05:22. LUNES 23 DE SEPTIEMBRE DE 2019

El camelo presupuestario

Editorial
29 octubre, 2013

Los presupuestos de Asturias para el próximo año, han quedado condicionados al ‘subidón’ fiscal que plantea Izquierda Unida. La coalición de izquierdas propone incrementar los impuestos de Patrimonio, Sucesiones y Donaciones, elevar el impuesto a la banca, y hasta la creación de un nuevo gravamen aplicable a las empresas que utilizan los montes para fines no agrícolas. Con su propuesta, IU pretende incrementar la recaudación, para financiar y aumentar las políticas sociales y el empleo. Tras la inicial guerra de cifras, donde Izquierda Unida calculaba un plus de 110 millones de euros, el PSOE rebajaba esa cuantía hasta los 30 o 40 millones; el ejecutivo ahora parece dispuesto a subir el impuesto de Patrimonio y también el mal llamado impuesto a la banca, que al final recae sobre los ciudadanos a través de un sinfín de abusivas comisiones. Por partes. Asturias que ya soporta una carga fiscal, tan elevada como Madrid o Barcelona, debe de contener su voracidad recaudatoria, y más aún después de la treintena de subidas fiscales decretadas por el gobierno de Mariano Rajoy. Por no hablar, que no es el momento, del coste de la gasolina (céntimo sanitario) o del precio del kilovatio en una comunidad que exporta y tiene excedente energético.

A cuenta de subir o bajar los impuestos, se cae fácilmente en el populismo y en la demagogia. Lo estamos viendo estos días, con las trifulcas municipales en relación al recibo de la contribución (IBI), y con el recargo del 50% sobre los pisos vacíos, que Izquierda Unida consiguió sacar adelante en el Ayuntamiento de Oviedo. Un ‘catastrazo’ difícilmente aplicable y hasta de dudosa legalidad. En ocasiones, la coalición de izquierdas tiene que contener su vena roja, ya que se empieza ‘expropiando’ a los ricos o a quienes más tienen, y al final algún exaltado acaba asaltando supermercados.

Aunque la intención de Izquierda Unida es loable, recaudar más para poder financiar el desbocado coste del salario social y elevar el gasto en políticas que reanimen el empleo; no es ese el debate. Y menos aún, teniendo en cuenta que el incremento de la presión fiscal no garantiza una mayor recaudación, más bien todo lo contrario. A nivel nacional, la subida del IVA solo ha servido para aminorar el consumo o, por ejemplo, vaciar los cines. No hay que ser ningún lumbreras, para concluir que nuestra maltrecha economía, solo se recuperará cuando fluya el crédito, se incentive el consumo, y tengamos todos más dinero en el bolsillo.

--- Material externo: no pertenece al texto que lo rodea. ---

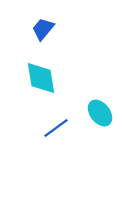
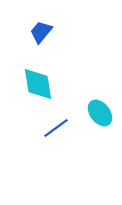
blue trapezoid: moved 2 px left, 3 px down
cyan diamond: moved 3 px left, 6 px down
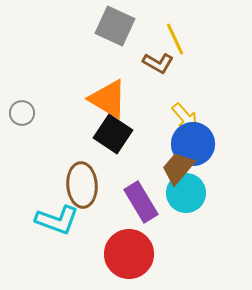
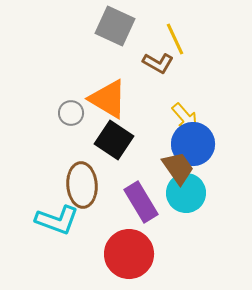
gray circle: moved 49 px right
black square: moved 1 px right, 6 px down
brown trapezoid: rotated 105 degrees clockwise
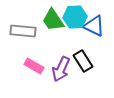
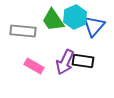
cyan hexagon: rotated 20 degrees counterclockwise
blue triangle: rotated 45 degrees clockwise
black rectangle: rotated 50 degrees counterclockwise
purple arrow: moved 4 px right, 7 px up
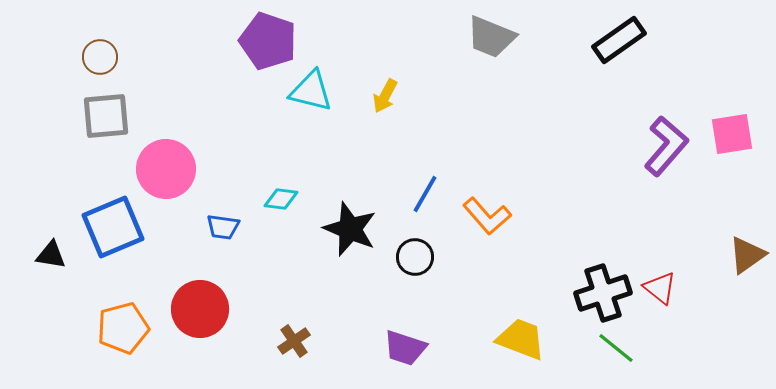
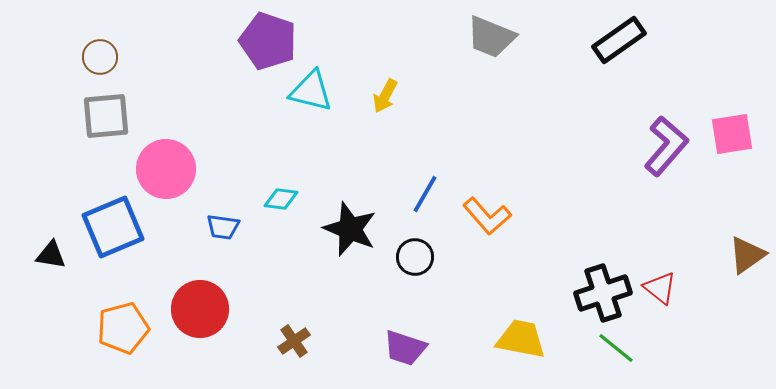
yellow trapezoid: rotated 10 degrees counterclockwise
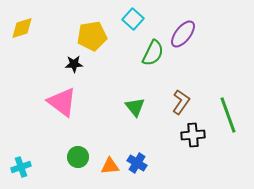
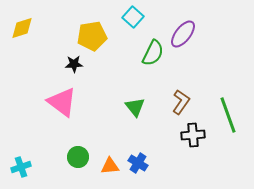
cyan square: moved 2 px up
blue cross: moved 1 px right
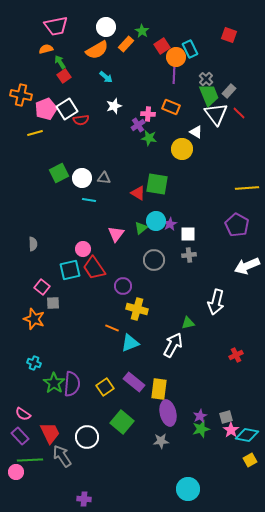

El verdadero debate está en la letra pequeña del camelo presupuestario. Estamos ante unas cuentas rutinarias e insostenibles. Rutinarias porque repiten los mismos números del pasado (la Sanidad y la Educación consumen el 57,3% de los recursos disponibles, 7 décimas menos que en el actual ejercicio presupuestario). Insostenibles porque el pago de la deuda (469 millones) volverá a superar a la inversión (323 millones) por segundo año consecutivo. Además, no hay reformas en ninguna dirección, y tampoco para contener el gasto corriente. El gobierno socialista, a día de hoy, solo ha cerrado uno de los ochenta entes públicos (Instituto Asturiano de Estadística) que actúan, en su mayor parte, como una costosa e ineficaz administración paralela. Un ahorro menor ya que solo contaba con media docena de trabajadores que han sido recolocados en otros organismos públicos.

No es de recibo para los contribuyentes asturianos, que ya soportan una de las mayores cargas fiscales de todo el país, que se cargue sobre sus espaldas el desbocado gasto social, cuando el despilfarro anida en los ‘chiringuitos’. Por eso, entre otras razones, IU se equivoca en sus planteamientos impositivos. Las cuentas de Javier Fernández, o sea de la FSA, son un camelo que solo aspiran a la supervivencia del actual ejecutivo.